2011.10.18 [ 信州大自然紀行環境保全研究所飯綱庁舎 ]
塩見岳(塩見岳で一服)
塩見岳(東峰:標高3052m)は赤石山脈(南アルプス)の真ん中に位置する名山で、大鹿村の鳥倉林道から三伏峠を通って山頂に向かうのが一般的な登山ルートです。
塩見岳の山頂は見晴らしが良く、北方には北岳、間ノ岳、農鳥岳の白根三山や甲斐駒ヶ岳、仙丈ヶ岳を望み、南には悪沢岳や荒川岳が堂々とそびえています。西には屏風のような木曽山脈(中央アルプス)と伊那谷を眺め、東には富士山がどかんと鎮座しています(ぜひご自分の目でお確かめください)。下の写真は、塩見岳と素朴な塩見小屋の様子です。
通常の登山では、変わってゆく景色と、足元に咲く花々を見ることで十二分に満たされます。けれども、もう少し欲張ってみることもできます。ちょっと足元の石ころや岩に目を向けてみてください。登山道沿いには、長い区間にわたって中生代ジュラ紀から白亜紀にかけて海底に堆積した砂岩や泥岩が続きます。それが間近に山頂が迫る塩見小屋から上部になると、灰色や赤色のチャートや、その名のとおり緑色の緑色岩に変わります(右下写真参照)。この赤白と緑のカラフルな色の石たちは、深海底に堆積した微細な化石の集合体や海底火山の噴出物です。
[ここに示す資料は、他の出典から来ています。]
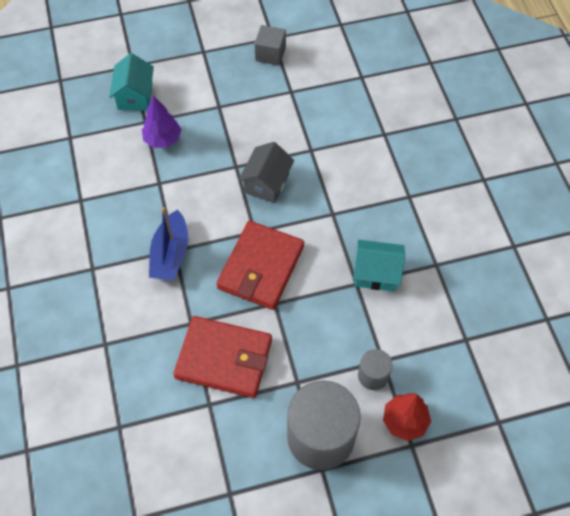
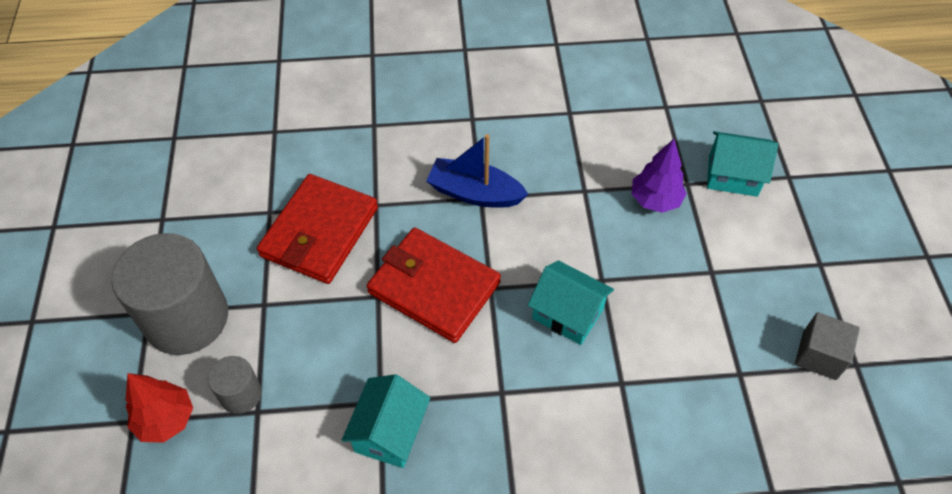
camera: 100 degrees right, 5 degrees down
(266, 183) = (567, 314): grey house -> turquoise house

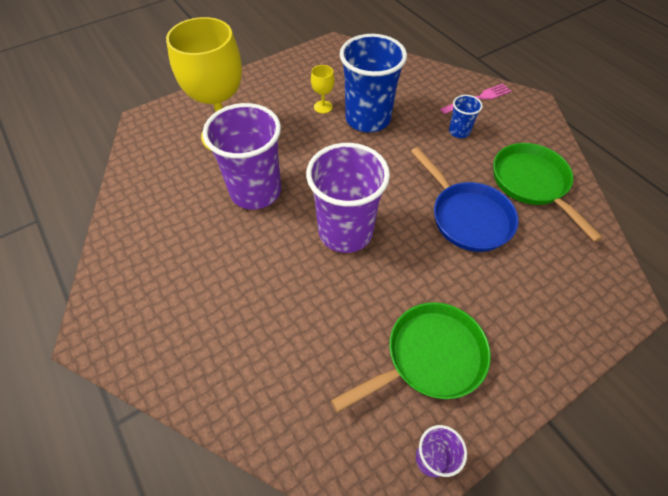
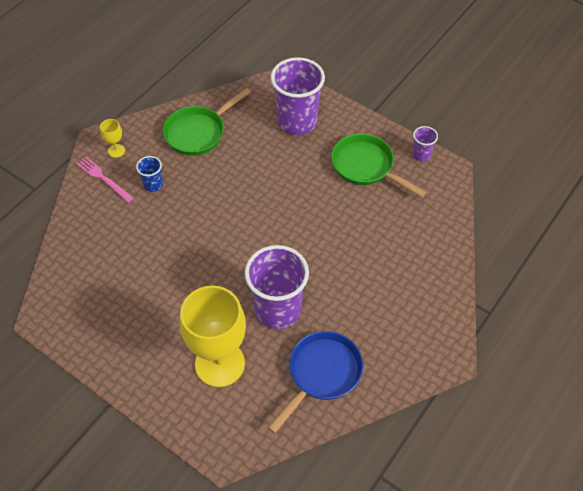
camera: 110 degrees left, 0 degrees up
(323, 107) = (152, 295): yellow goblet -> yellow goblet (116, 151)
(345, 231) = (292, 234): purple cup -> purple cup (297, 122)
(368, 119) = (157, 254): blue cup -> none
(467, 217) = (247, 165): blue pan -> blue pan (321, 373)

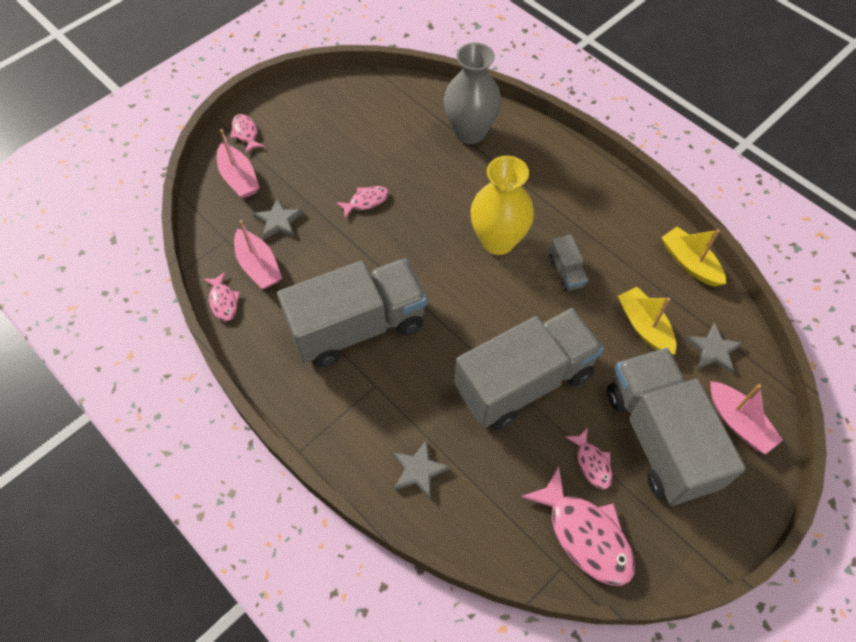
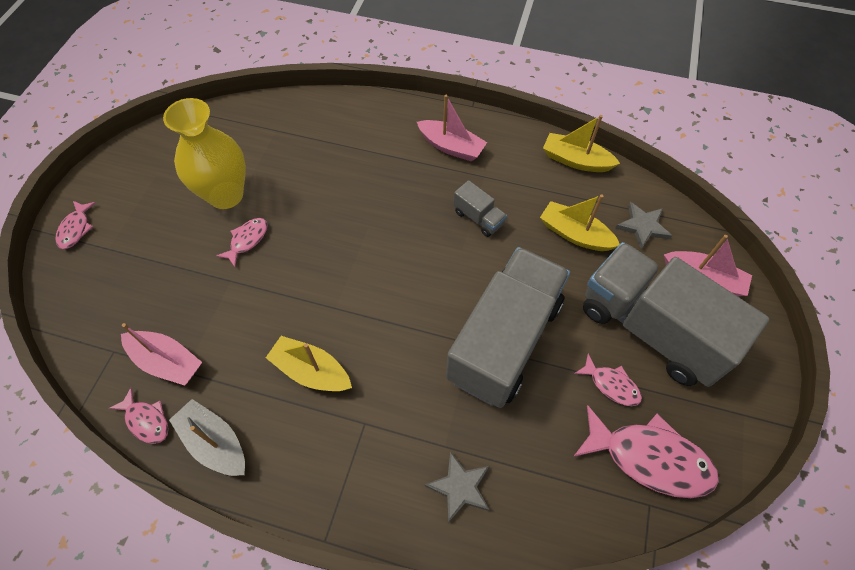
camera: 30 degrees left, 0 degrees up
(239, 178) = (93, 279): pink boat -> pink boat (451, 147)
(246, 133) = (76, 229): pink fish -> pink fish turned 120 degrees counterclockwise
(261, 342) = (215, 443): none -> grey boat
(278, 221) = (163, 303): grey star -> none
(358, 326) = (311, 371): grey truck -> yellow boat
(470, 132) = (313, 130): grey vase -> none
(498, 241) = (399, 218): yellow vase -> yellow vase (226, 195)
恐竜が陸上を歩いていた中生代に、海洋プレートとともに南洋からはるばる運ばれてきて、深い海底下で当時の大陸地殻に付け加わり、それらが隆起して今3000mの頂に現れたというわけです。
現在の雄大な景色の中に、さらに大きな歴史が眠っている。
南アルプスの真ん中の静かな岩の頂で一服したら、是非そのことを思い出してみてください。